____ Supplied entries
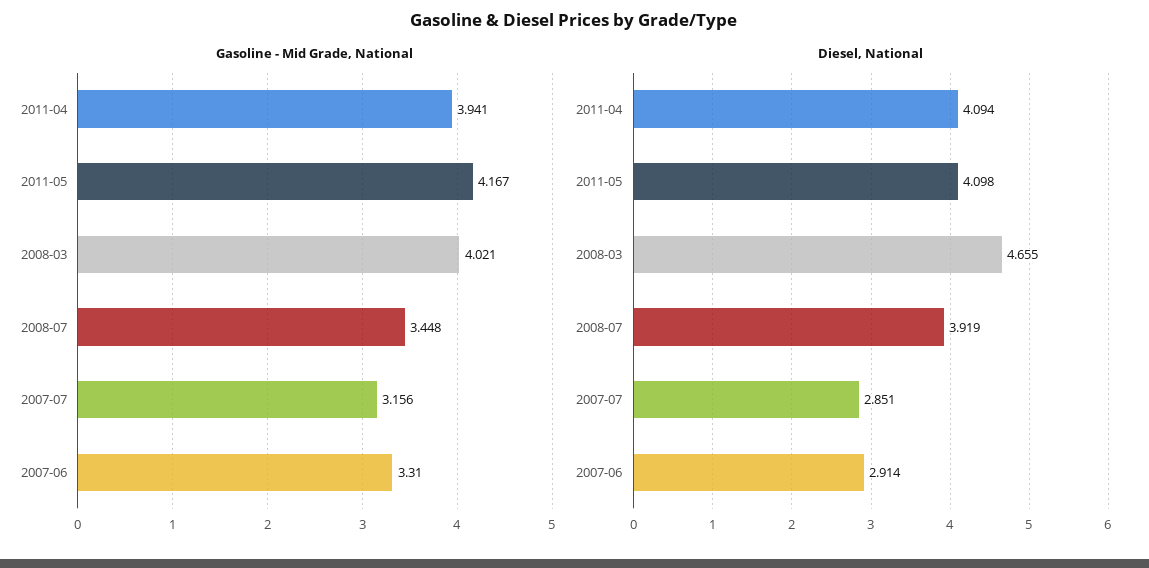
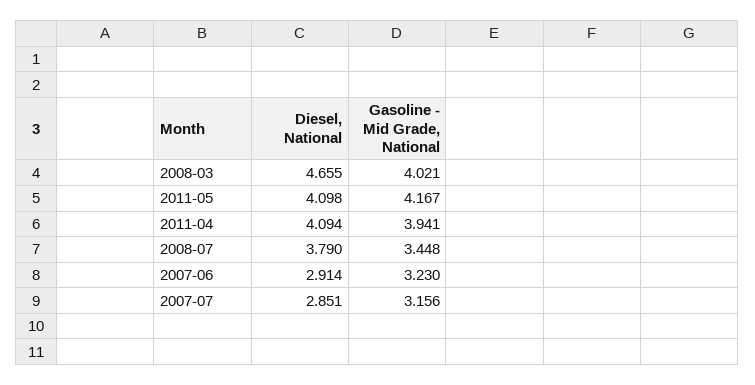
Gasoline - Mid Grade, National, 2007-06: 3.31 -> 3.23
Diesel, National, 2008-07: 3.919 -> 3.79

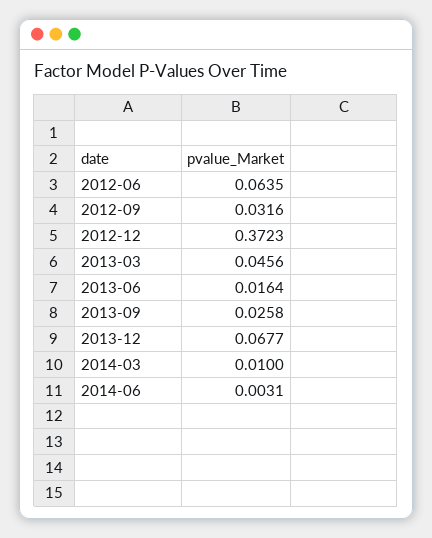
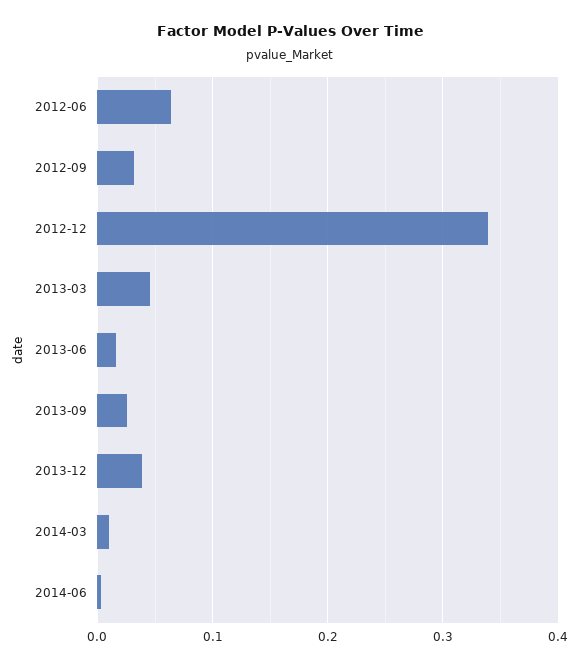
2012-12: 0.3723 -> 0.34
2013-12: 0.0677 -> 0.04

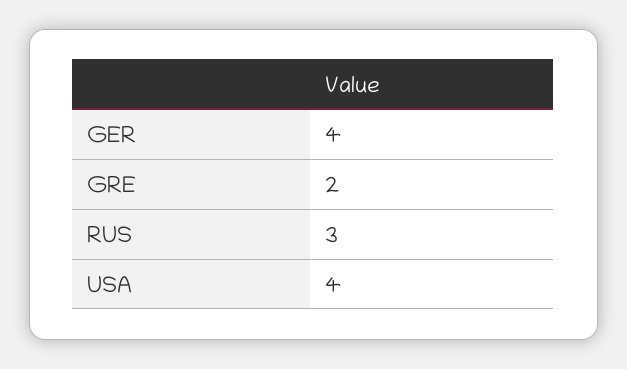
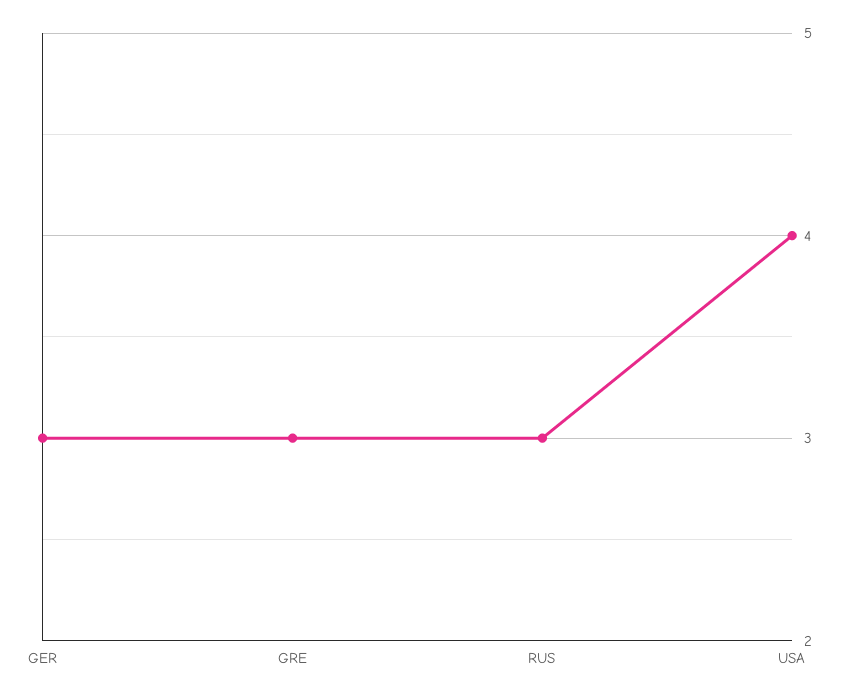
GER: 4 -> 3
GRE: 2 -> 3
________
*Task statement*
Which lines of the data contain the string "National"? Copy each of them.

*Exercise output*
Gasoline - Mid Grade, National, 2007-06: 3.31 -> 3.23
Diesel, National, 2008-07: 3.919 -> 3.79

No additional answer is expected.